Consigne >>
Dites si chacune des affirmations suivantes est conforme à l'extrait sur l'espace civique, en répondant par oui ou par non et en citant mot pour mot le passage qui permet de trancher. (a) Les menaces décrites ne concernent qu'un petit nombre de pays. (b) La censure en ligne figure parmi les menaces citées. (c) Les fonds reçus de l'étranger sont présentés comme une source de soutien nécessaire pour nombre d'OSC.

Extrait >>
┏━━

Cependant certaines menaces pesant généralement sur l'espace civique sont communes à de nombreux pays, quels que soient les problèmes du moment. Il s'agit notamment des menaces suivantes :
- Des attaques contre les défenseurs des droits et les organisations de la société civile, en particulier contre ceux qui défendent les droits des personnes LGBTQI, des femmes et des minorités.
- Du harcèlement, des intimidations et de la surveillance des militant.es.
- Des atteintes au droit de manifester pacifiquement, comprenant souvent le placement en détention et les poursuites judiciaires intentées contre celles et ceux qui participent à des manifestations
- De la censure en ligne
- Des lois interdisant aux OSC de recevoir des fonds de l’étranger, une source de soutien nécessaire pour nombre de ces organisations, et l’imposition de restrictions injustes sur les activités des OSC.
- Des fardeaux bureaucratiques et autres obstacles destinés à empêcher les groupes de la société civile de faire leur travail, voire à les exposer à des poursuites judiciaires.
Ces menaces ont un sérieux impact sur l'espace civique, le réduisant en fait et amenant de nombreuses personnes à choisir de ne pas participer à des manifestations ou à rejoindre des groupes par crainte de représailles de la part du gouvernement.
Quelles peuvent être les conséquences de la « fermeture » de l'espace civique ?
Lorsque l'espace civique est réduit ou entièrement supprimé, il en va de même pour la démocratie. Cela peut sembler extrême, mais c'est fondamentalement vrai car la démocratie ne se limite pas au simple droit vote : elle implique de nos nombreux autres droits. La démocratie, c’est aussi un système où les citoyens ont le droit de participer au discours public, d'exprimer leurs opinions, de former des associations et de dire ce qu'ils pensent, même aux représentants et dirigeants, aux entreprises ou à d'autres entités représentant le pouvoir ou l'autorité.

┗━━

Données fournies >>

┏━━

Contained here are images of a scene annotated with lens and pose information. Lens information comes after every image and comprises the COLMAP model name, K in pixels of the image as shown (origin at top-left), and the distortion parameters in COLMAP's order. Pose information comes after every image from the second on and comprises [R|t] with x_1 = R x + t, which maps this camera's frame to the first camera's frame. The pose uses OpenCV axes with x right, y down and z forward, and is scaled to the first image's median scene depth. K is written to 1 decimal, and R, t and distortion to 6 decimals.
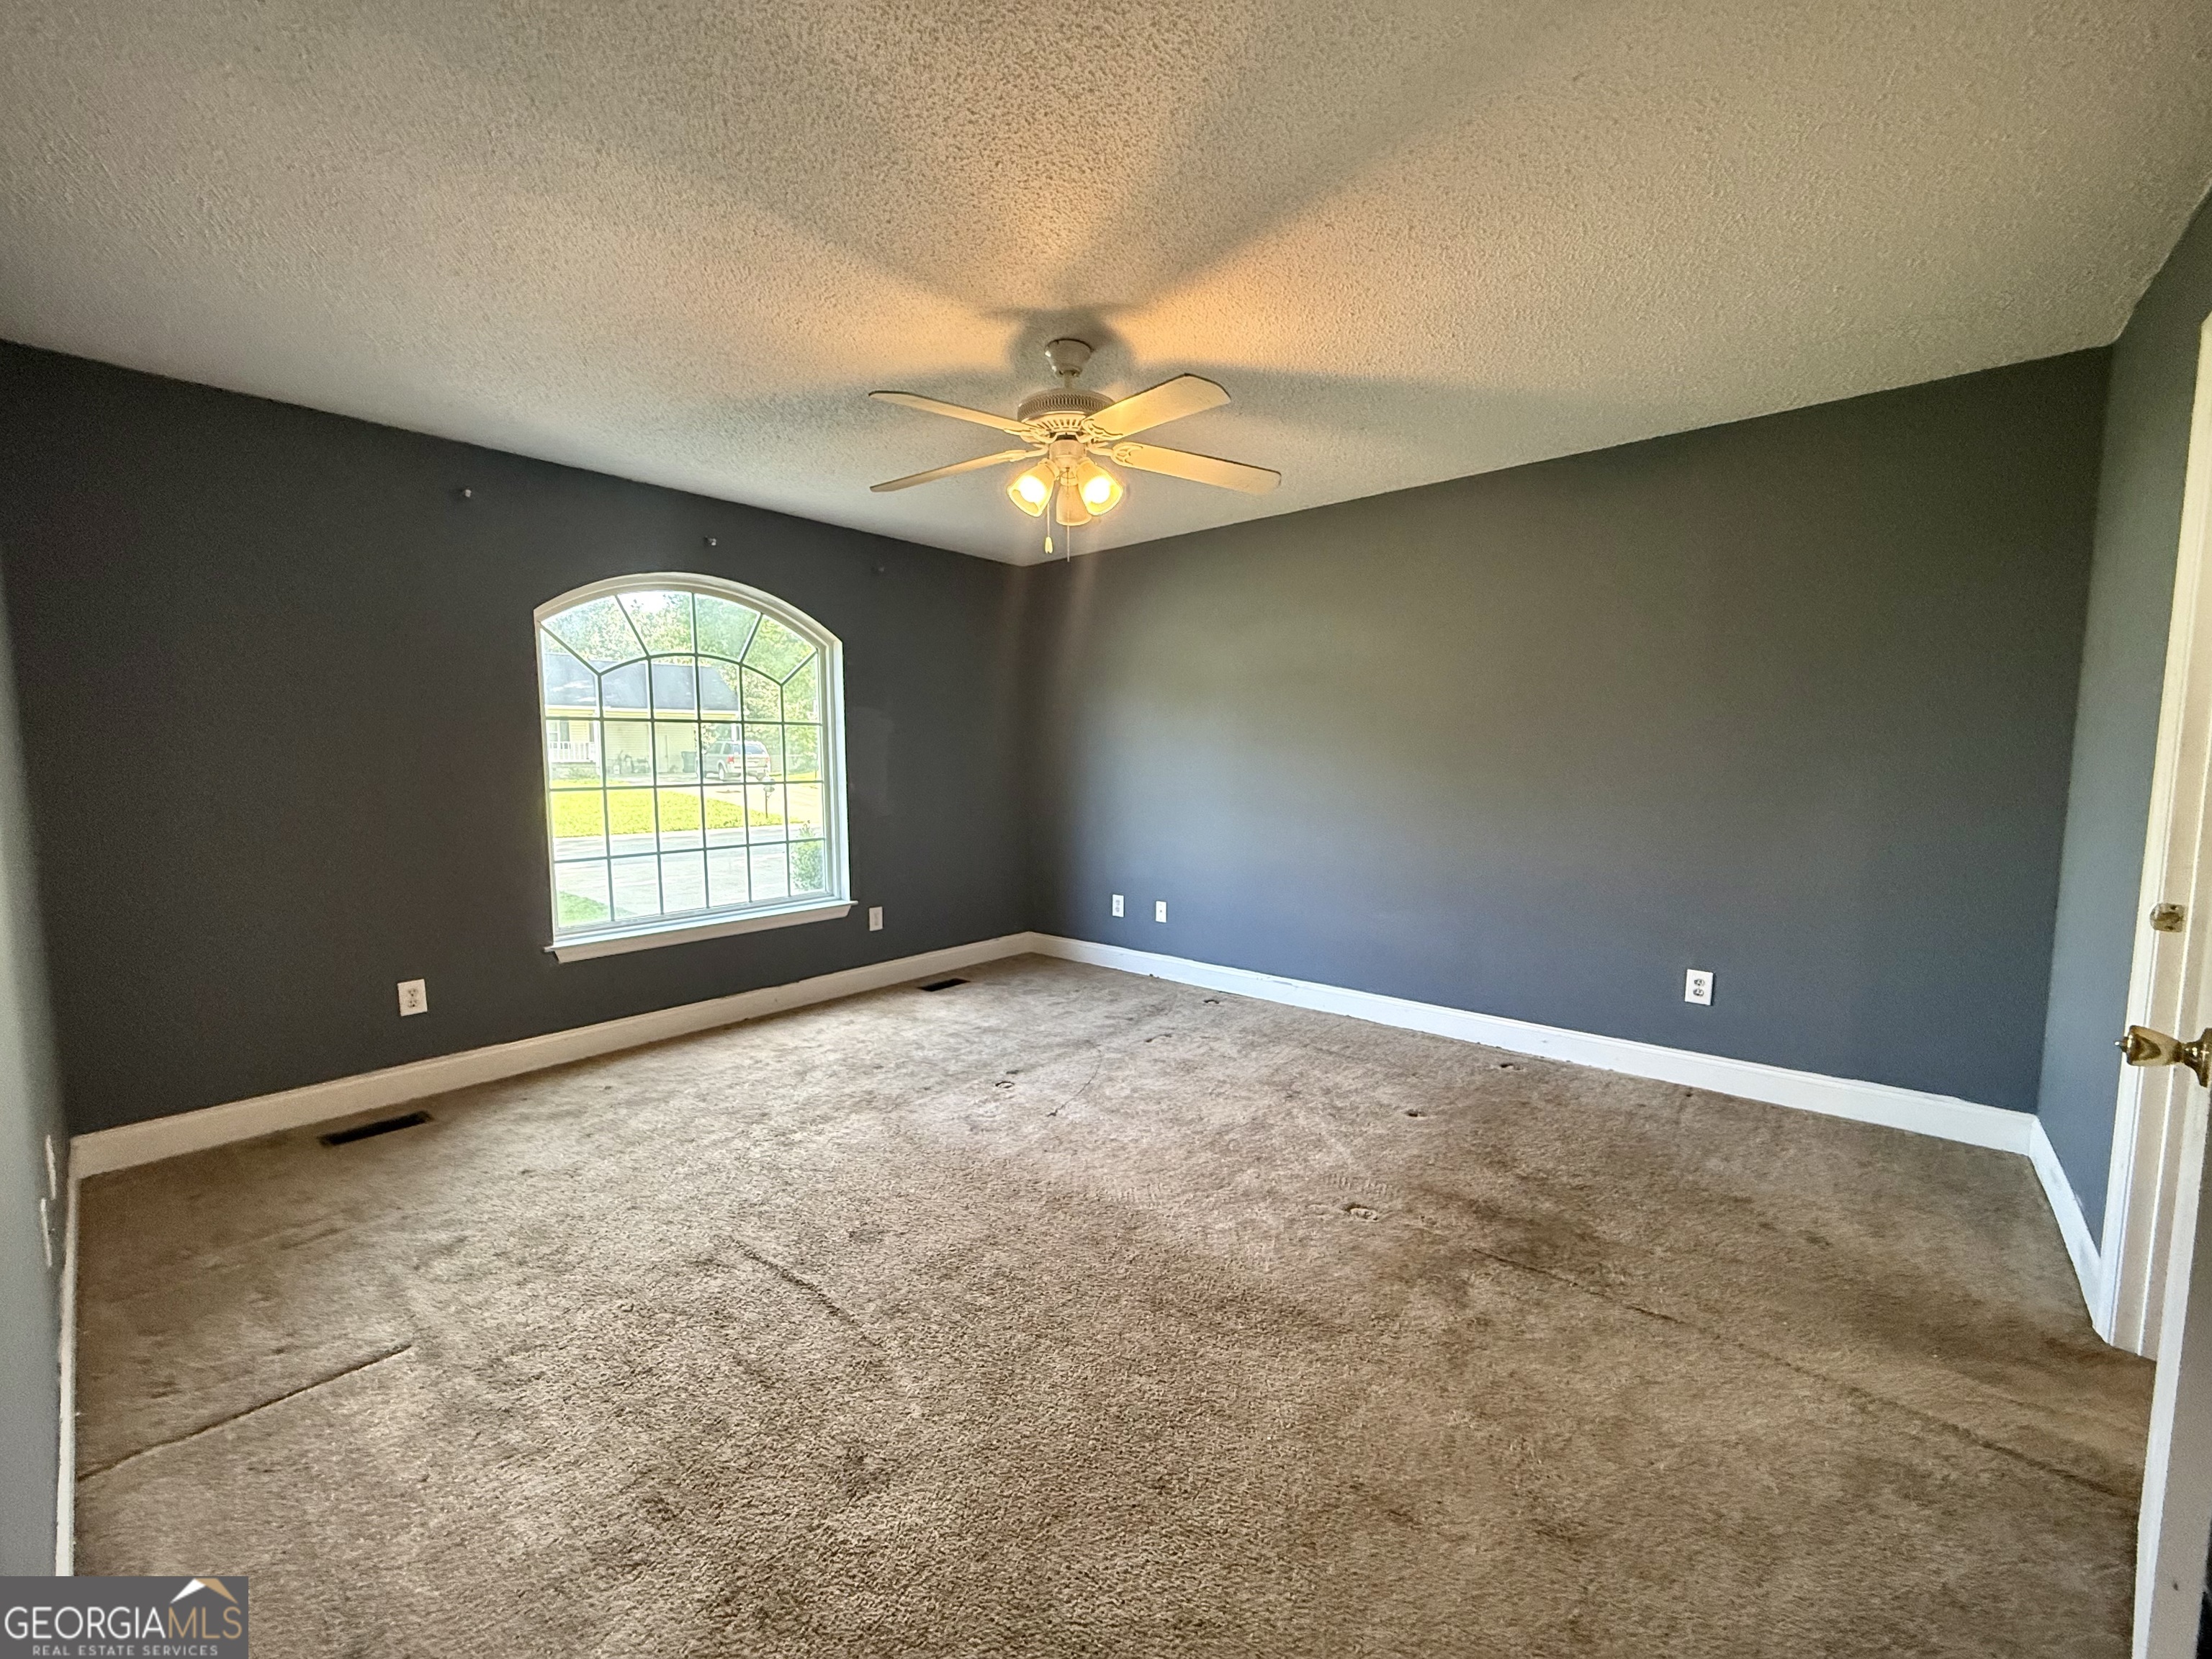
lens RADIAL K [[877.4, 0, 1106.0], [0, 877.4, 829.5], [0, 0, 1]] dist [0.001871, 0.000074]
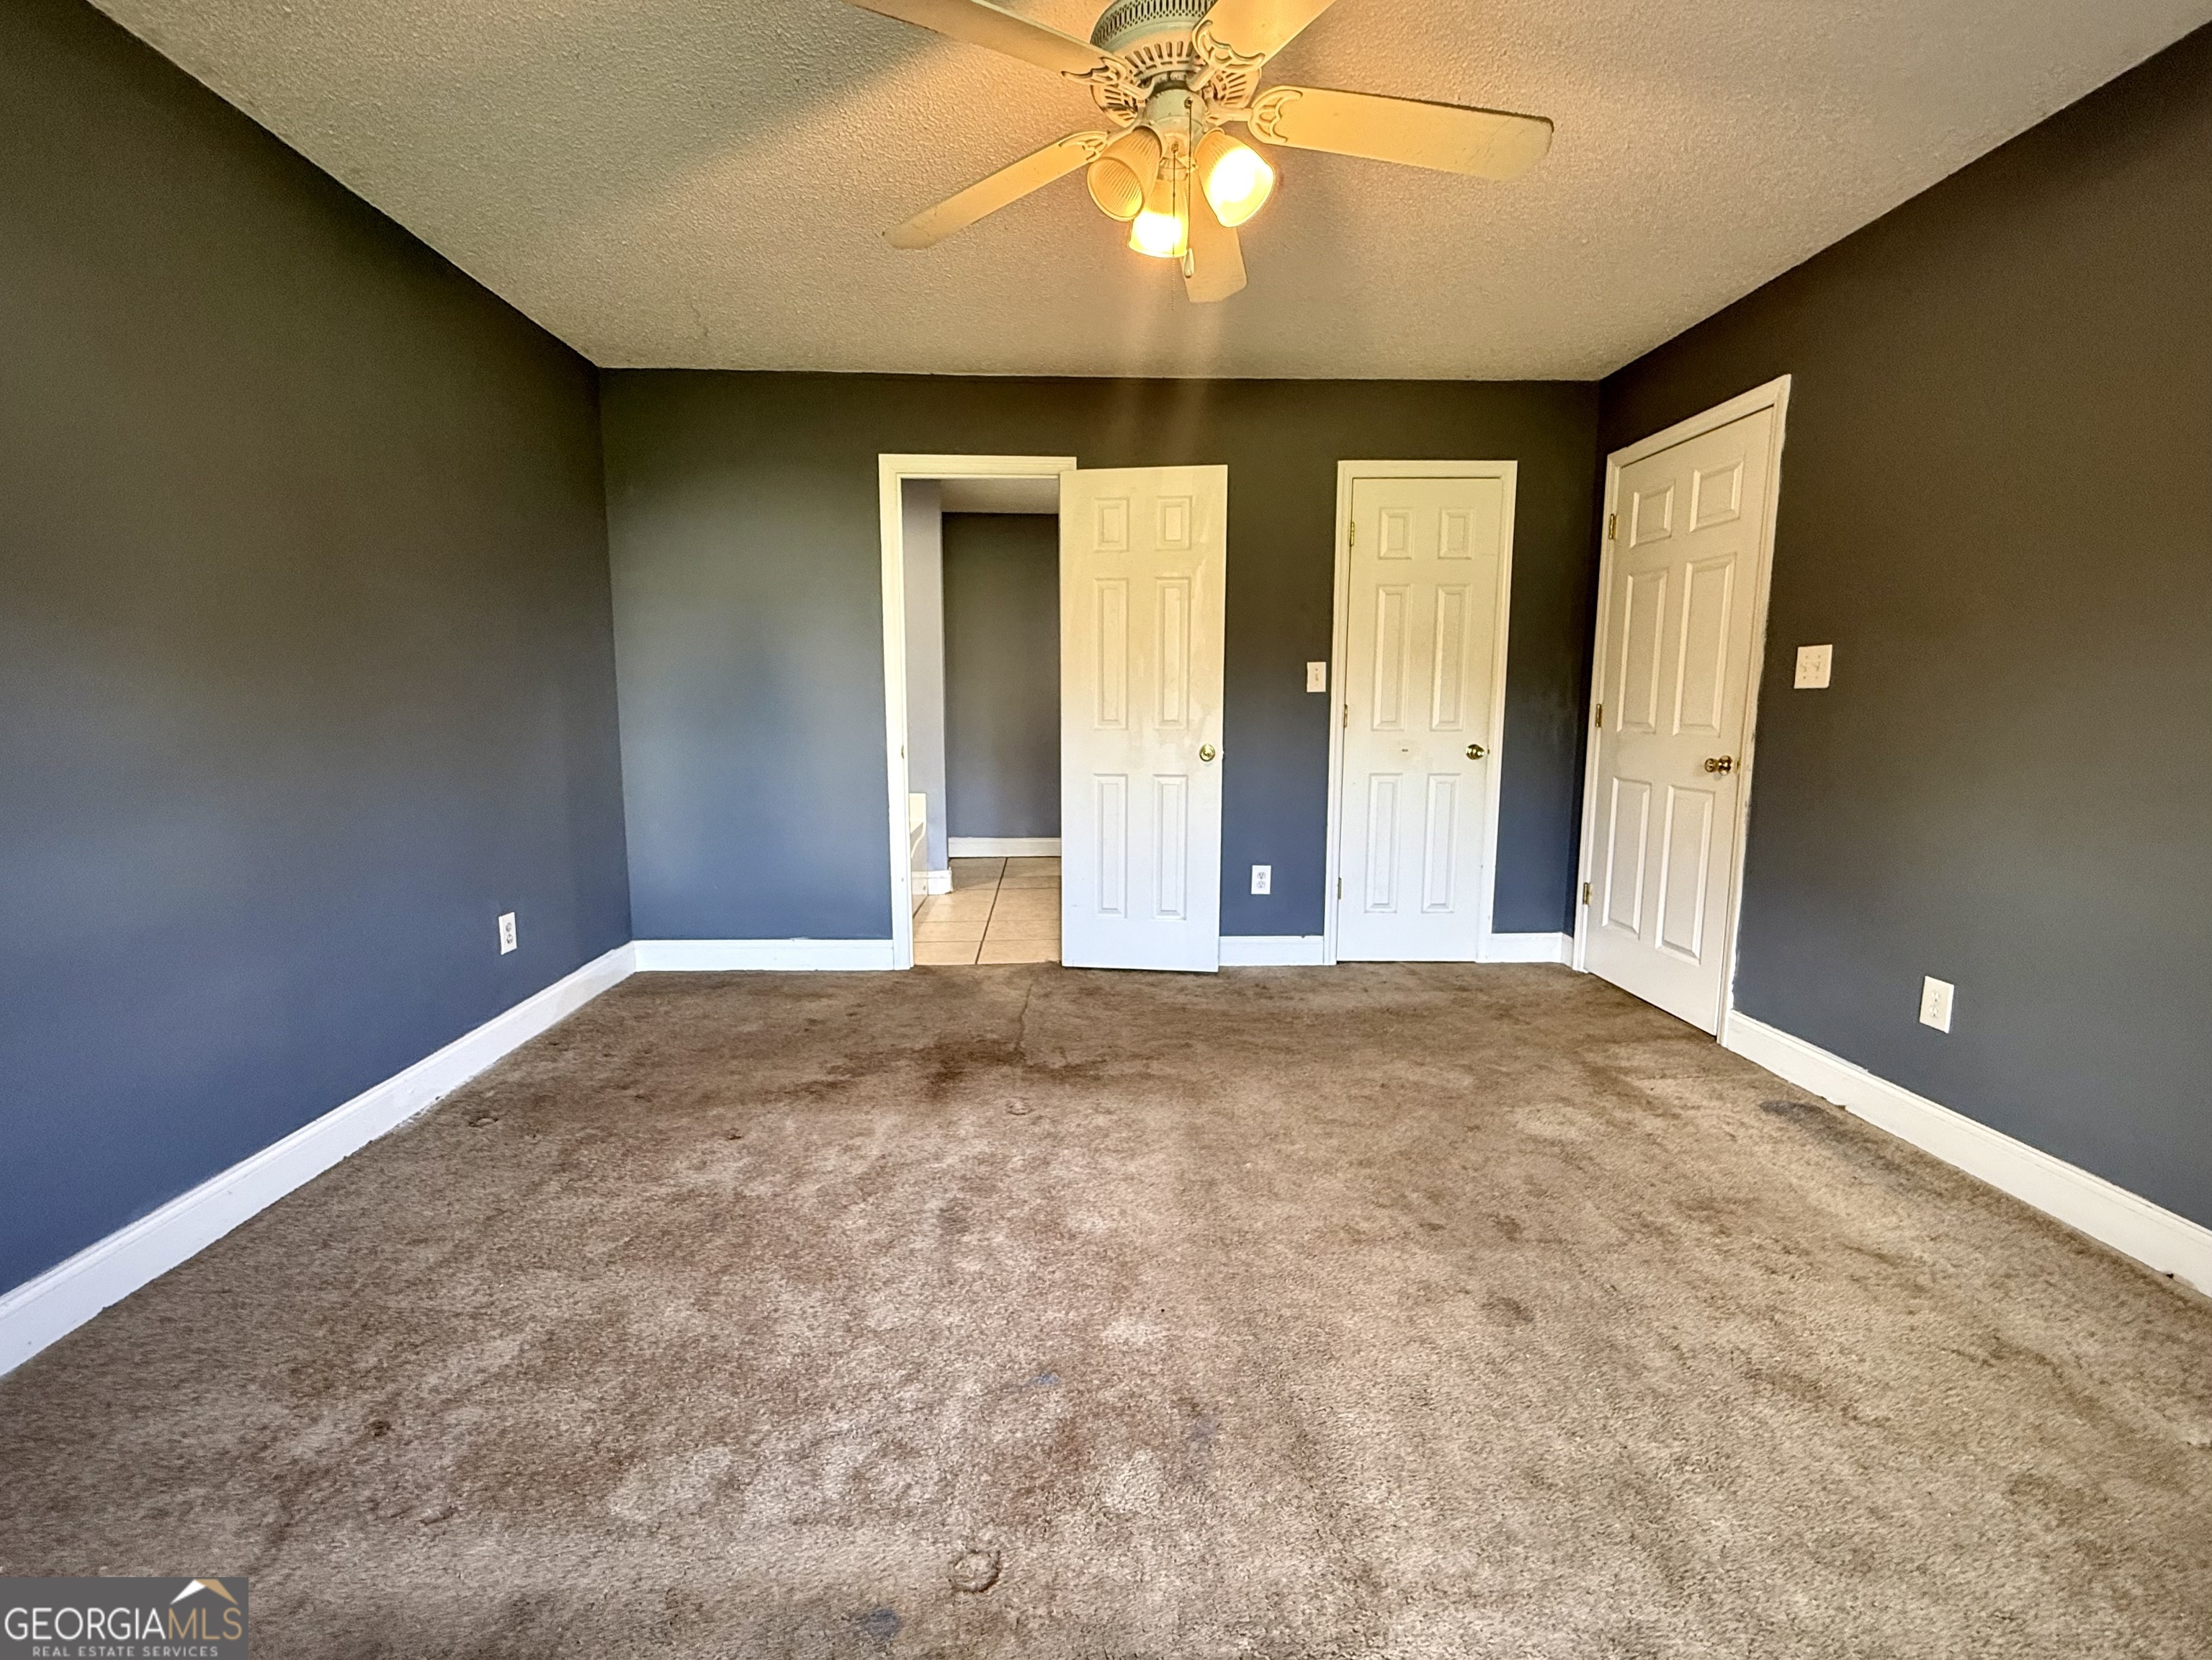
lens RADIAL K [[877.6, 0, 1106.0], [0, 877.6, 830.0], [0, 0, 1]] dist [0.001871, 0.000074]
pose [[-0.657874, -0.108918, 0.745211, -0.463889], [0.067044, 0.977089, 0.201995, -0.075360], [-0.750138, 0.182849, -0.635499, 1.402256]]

┗━━

Votre réponse >>
(a) Non : « sont communes à de nombreux pays ».
(b) Oui : « De la censure en ligne ».
(c) Oui : « une source de soutien nécessaire pour nombre de ces organisations ».